# Sign Cut X-2 Trial



## tdprout (Mar 29, 2008)

Since reading posts and talking to Ken about Signcut...I couldn't wait to get home to download. I just tried and I can't download it from their site Download Free Trial What I am I to do??


----------



## funkymunky (Dec 8, 2007)

tdprout said:


> Since reading posts and talking to Ken about Signcut...I couldn't wait to get home to download. I just tried and I can't download it from their site Download Free Trial What I am I to do??


Hi TDP,
Try again! It's great! Clear your cookies, clear your cache do anything just get it!
I contacted them with an issue and got quite a fast response so try that if all else fails.
Remember, I think they are based in Norway.

Good luck
Phil


----------



## kenimes (Feb 12, 2008)

So you fill out the info. and they email you a temp license number and your user name is your email address. Go back to their main page and login with this info., then you can get to their download site.

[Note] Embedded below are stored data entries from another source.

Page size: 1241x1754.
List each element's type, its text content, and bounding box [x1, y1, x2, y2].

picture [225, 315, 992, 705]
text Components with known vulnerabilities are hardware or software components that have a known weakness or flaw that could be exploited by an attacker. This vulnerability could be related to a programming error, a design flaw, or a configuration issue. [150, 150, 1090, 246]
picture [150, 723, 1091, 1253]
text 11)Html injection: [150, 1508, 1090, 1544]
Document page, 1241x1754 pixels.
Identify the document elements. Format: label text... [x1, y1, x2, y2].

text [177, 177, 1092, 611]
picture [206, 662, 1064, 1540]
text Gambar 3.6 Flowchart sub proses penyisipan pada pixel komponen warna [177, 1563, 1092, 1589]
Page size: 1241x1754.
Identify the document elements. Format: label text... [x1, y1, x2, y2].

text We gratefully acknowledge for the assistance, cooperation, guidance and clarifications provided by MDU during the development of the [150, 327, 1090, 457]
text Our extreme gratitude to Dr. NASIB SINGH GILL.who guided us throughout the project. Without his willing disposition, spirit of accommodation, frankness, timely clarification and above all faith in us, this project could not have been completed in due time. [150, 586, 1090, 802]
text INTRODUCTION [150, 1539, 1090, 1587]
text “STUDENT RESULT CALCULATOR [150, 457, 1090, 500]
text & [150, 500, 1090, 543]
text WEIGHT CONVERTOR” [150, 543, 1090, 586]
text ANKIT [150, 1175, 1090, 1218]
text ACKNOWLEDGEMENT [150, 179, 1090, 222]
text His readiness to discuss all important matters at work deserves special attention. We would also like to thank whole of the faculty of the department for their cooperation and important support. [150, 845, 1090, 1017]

They are based out of Sweden, but Norway is close.

=)


----------



## txkustomgrafix (Jun 1, 2007)

I have sign cut x-2 and flexi. If you can afford it buy a flexi product. Sign cut x2 requires an internet connection and offers time limited software licenses. Cant use sign cut x2 if you take your cutter somewhere like the flea market where you do not have an internet connection.


----------



## kenimes (Feb 12, 2008)

txkustomgrafix said:


> I have sign cut x-2 and flexi. If you can afford it buy a flexi product. Sign cut x2 requires an internet connection and offers time limited software licenses. Cant use sign cut x2 if you take your cutter somewhere like the flea market where you do not have an internet connection.


 
It can be done, but you just have to simulate the LE version, which lacks several features of the PE version, but does not require an internet connection.


----------